Si en cinco minutos no viene, me voy. Ya la inundación ha llegado al nivel de mis rodillas y hay tantas palabras precipitando por el aire que apenas si puedo ver a la gente que cruza la avenida. Sé que están ahí porque sus pasos desplazan el líquido verbal formando ondas. De vez en cuando pasa un colectivo y las olas son tan grandes que debo saltar para dejarlas pasar. Por supuesto, el resto del mundo no me ve saltando como una loca, porque están demasiado ensimismados en sus discursos y en llegar a dónde sea que van. Yo no me voy a ninguna parte, yo espero y trato de que no me arrastre la corriente.

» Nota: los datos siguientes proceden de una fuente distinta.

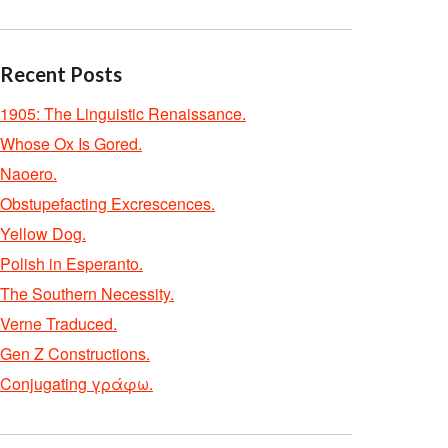
Recent Posts
1905: The Linguistic Renaissance.
Whose Ox Is Gored.
Naoero.
Obstupefacting Excrescences.
Yellow Dog.
Polish in Esperanto.
The Southern Necessity.
Verne Traduced.
Gen Z Constructions.
Conjugating γράφω.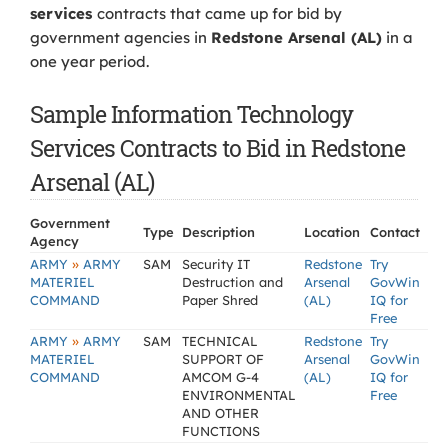
services
contracts that came up for bid by
government agencies in
Redstone Arsenal (AL)
in a
one year period.
Sample Information Technology
Services Contracts to Bid in Redstone
Arsenal (AL)
Government
Type
Description
Location
Contact
Agency
»
ARMY
ARMY
SAM
Security IT
Redstone
Try
MATERIEL
Destruction and
Arsenal
GovWin
COMMAND
Paper Shred
(AL)
IQ for
Free
»
ARMY
ARMY
SAM
TECHNICAL
Redstone
Try
MATERIEL
SUPPORT OF
Arsenal
GovWin
COMMAND
AMCOM G-4
(AL)
IQ for
ENVIRONMENTAL
Free
AND OTHER
FUNCTIONS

Ya debería haber llegado hace cinco minutos. ¡Qué impuntualidad! Y yo acá en medio de este diluvio… Para colmo un hombre se puso a leer los diarios del día que hay en el kiosquito, este que está enfrente de mí. Toma el primero, mira la tapa con sumo cuidado, luego, al diariero y le tira un par de comentarios al aire, luego separa el periódico por la mitad y produce una nueva lluvia de noticias. El diariero se limita a mover la cabeza, porque todas las palabras han rebotado contra el papel y ahora escurren por el cuerpo del lector. La verdad es que al diariero no le importa lo que el otro le dice, así que no se molesta en preguntar. Al otro tampoco le afecta que no lo escuchen, porque comunicarse es imposible. Inconscientemente todos sabemos que hablar no sirve para intercambiar ideas. Finalmente, el hombre de las mil lecturas compra un periódico y se va. Se aleja chorreando palabras.
Me cansé de esperar, la verdad. Necesito irme urgentemente, porque tengo los enunciados hasta el nivel de mi cuello. Dentro de poco me llegarán a la cabeza. Es fatal cuando eso sucede. Ya me ha pasado antes: una vez que mis padres estaban discutiendo a alta verborragia durante la cena, una vez que un profesor de derecho propuso un debate sobre el aborto, un día que me quedé atrapada en el ascensor con un claustrofóbico, una noche de enamorados que nos embriagamos de halagos… Al menos, esa última vez fue agradable. Y sucedió en cada caso que, cuando mi cabeza se puso en contacto con ese fluir de esencias verbales, lo absorbió como una esponja.
Ya no hay modo de escapar, por más que salte alto, el agua me va a alcanzar y me va a ahogar. No quiero que toda esa realidad sea mía, no quiero dejarla entrar. Ese líquido subjetivo tiene el horroroso efecto de quedarse muy adentro mío y no salir nunca más. No quiero que entre por mis oídos, no quiero escuchar. Lamentablemente, soy la única que puede drenar tanto palabrerío. Tengo que aceptarlo una vez más, no hay vuelta atrás. He esperado demasiado tiempo.